Frequently Asked Questions (FAQ)
What is a conversation pre-mortem?
A conversation pre-mortem is a preparation exercise where you identify every realistic way a difficult conversation could fail before it begins. You map worst-case scenarios, assess how likely each one is, and plan a specific response. It reduces anticipatory anxiety and builds real confidence before confronting toxic traits.
How do I apply the conversation pre-mortem before confronting toxic traits?
Write down the specific toxic behaviors you need to address. Then list every way the conversation could go wrong, from denial to aggression to tears. For each scenario, write a short script for how you will respond. Rehearse out loud until your responses feel natural and steady.
Why does confronting someone about toxic traits feel so hard?
Because toxic behavior often comes with deflection, counter-attacks, or emotional manipulation that you cannot predict in advance. Without preparation, your own anxiety takes over and you either go too soft or say something you regret. The conversation pre-mortem removes that unpredictability before you walk in.
What should I do if the conversation goes off-script despite my preparation?
Use the three-step recovery process: Acknowledge the misstep, Correct your course with a clear restatement, and Move On without dwelling on what went wrong. The pre-mortem prepares you for derailment, so when it happens, you already know what steady looks like and can return to it quickly.

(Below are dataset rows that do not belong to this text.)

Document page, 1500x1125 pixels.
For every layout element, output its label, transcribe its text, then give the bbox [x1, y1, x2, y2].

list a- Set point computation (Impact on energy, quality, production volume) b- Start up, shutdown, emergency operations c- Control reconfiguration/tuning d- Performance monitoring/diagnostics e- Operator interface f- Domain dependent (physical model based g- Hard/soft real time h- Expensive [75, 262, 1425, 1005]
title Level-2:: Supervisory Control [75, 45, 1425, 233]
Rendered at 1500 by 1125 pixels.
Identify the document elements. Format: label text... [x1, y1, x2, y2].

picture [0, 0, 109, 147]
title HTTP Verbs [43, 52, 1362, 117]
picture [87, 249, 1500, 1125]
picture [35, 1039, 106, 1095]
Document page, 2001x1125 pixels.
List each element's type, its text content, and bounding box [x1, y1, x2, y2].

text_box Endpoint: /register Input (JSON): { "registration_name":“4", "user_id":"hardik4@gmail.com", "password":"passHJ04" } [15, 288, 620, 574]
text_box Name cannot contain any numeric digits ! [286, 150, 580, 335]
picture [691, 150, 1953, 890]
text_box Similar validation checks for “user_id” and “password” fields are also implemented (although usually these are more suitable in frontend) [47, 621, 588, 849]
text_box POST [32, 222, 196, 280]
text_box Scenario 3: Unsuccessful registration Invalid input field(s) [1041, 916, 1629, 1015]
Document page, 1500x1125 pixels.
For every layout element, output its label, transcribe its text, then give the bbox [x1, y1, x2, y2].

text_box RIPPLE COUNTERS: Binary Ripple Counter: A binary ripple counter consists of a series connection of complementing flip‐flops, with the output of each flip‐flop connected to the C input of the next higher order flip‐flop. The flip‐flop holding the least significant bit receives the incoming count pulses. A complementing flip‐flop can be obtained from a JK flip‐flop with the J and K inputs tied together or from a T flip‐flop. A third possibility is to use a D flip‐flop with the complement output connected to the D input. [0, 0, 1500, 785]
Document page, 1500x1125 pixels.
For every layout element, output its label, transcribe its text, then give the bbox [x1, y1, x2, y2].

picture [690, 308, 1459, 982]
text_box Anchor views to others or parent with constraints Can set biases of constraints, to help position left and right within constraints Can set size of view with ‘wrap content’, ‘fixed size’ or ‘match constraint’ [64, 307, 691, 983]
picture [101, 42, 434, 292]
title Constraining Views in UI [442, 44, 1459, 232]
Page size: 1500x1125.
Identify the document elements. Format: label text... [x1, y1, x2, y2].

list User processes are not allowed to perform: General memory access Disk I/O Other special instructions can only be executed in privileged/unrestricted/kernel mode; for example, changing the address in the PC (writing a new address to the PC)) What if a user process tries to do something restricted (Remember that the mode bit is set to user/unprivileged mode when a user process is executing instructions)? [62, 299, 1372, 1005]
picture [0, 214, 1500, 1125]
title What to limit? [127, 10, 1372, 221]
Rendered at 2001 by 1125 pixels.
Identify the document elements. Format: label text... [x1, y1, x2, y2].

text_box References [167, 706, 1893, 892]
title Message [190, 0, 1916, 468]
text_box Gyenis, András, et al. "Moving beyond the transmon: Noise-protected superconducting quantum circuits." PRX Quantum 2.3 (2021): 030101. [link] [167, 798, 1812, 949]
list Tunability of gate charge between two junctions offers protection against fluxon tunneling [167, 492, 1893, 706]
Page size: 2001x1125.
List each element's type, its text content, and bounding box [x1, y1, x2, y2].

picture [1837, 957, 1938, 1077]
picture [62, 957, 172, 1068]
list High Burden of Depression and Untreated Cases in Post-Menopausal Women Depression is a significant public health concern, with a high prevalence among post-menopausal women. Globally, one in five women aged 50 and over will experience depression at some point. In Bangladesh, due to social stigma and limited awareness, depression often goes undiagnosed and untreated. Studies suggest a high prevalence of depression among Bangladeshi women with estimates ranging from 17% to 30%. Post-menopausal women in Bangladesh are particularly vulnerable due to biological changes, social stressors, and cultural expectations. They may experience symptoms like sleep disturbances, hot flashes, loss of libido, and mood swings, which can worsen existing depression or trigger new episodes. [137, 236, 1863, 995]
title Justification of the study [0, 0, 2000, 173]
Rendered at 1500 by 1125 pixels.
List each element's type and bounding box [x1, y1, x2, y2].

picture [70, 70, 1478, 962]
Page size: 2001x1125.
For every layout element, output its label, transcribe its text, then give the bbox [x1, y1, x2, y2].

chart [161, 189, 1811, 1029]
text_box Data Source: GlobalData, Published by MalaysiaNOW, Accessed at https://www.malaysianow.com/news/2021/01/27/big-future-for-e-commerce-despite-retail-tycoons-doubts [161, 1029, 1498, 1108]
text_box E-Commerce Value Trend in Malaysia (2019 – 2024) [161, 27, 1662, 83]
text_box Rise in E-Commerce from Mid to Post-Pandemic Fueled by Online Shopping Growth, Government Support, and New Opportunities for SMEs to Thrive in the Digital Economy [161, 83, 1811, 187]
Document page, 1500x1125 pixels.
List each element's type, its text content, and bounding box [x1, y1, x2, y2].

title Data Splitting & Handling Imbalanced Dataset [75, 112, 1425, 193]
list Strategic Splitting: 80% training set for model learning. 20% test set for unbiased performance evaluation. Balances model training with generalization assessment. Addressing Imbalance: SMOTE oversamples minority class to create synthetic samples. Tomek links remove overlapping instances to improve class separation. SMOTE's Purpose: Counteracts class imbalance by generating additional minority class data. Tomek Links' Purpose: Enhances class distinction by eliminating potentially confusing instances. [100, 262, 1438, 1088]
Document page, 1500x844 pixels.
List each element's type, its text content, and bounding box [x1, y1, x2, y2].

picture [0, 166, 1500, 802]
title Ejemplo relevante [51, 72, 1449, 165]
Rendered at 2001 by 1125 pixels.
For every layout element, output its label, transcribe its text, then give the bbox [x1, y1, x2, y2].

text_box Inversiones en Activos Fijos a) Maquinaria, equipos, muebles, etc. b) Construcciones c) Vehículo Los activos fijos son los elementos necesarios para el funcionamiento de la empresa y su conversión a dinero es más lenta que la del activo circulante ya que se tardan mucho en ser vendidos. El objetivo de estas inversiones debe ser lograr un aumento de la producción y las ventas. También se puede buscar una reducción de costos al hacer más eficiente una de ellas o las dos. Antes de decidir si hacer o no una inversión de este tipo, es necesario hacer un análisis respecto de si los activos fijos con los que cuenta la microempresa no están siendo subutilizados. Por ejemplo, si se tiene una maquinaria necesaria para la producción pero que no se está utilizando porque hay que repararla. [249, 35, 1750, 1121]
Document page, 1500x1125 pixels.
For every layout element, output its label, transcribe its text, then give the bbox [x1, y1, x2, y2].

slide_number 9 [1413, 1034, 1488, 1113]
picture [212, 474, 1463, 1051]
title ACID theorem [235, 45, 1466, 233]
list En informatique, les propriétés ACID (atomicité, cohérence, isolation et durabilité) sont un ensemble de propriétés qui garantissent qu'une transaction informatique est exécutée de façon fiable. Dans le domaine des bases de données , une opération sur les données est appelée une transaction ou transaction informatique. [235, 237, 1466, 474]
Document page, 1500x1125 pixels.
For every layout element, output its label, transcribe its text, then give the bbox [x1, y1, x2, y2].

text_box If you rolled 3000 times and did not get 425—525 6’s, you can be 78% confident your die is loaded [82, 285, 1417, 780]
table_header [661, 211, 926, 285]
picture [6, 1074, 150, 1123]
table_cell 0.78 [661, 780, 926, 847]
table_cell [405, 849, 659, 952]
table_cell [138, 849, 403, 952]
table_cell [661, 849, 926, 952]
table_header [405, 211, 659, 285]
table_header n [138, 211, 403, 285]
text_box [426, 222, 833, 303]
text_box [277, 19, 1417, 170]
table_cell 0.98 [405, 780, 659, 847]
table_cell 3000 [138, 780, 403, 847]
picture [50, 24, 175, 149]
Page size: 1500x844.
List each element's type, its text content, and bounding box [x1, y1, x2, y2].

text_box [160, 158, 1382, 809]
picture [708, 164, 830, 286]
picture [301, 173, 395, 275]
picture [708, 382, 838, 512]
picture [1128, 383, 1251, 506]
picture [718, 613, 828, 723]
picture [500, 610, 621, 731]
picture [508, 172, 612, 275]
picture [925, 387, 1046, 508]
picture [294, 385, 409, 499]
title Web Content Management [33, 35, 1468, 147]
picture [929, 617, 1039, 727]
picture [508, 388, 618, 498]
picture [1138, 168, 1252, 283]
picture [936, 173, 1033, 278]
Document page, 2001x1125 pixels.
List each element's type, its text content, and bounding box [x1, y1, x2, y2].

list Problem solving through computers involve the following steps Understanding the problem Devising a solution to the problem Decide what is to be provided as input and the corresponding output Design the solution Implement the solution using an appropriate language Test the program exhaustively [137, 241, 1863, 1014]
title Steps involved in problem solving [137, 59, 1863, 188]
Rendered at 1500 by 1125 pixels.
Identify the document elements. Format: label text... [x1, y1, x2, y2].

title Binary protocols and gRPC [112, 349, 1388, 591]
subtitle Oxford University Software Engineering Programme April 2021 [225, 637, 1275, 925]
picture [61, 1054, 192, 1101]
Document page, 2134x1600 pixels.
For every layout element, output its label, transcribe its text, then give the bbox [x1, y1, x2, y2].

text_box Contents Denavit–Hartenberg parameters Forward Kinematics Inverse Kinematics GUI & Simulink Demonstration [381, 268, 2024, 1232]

Can I use the conversation pre-mortem for toxic traits in a remote team?
Yes. The core steps are identical, but you need to add preparation for the specific challenges of a video or phone call: technical disruptions, the absence of full body language, and the temptation to end the call early when discomfort rises. Script a clear opening and closing for the call itself.
How specific do my examples need to be when confronting toxic traits?
As specific as possible. Vague complaints give toxic people room to deny or minimize. Instead of saying someone has a negative attitude, name the behavior: on Tuesday in the team meeting, you interrupted three colleagues and dismissed each idea before it was finished. Specificity removes the room for deflection.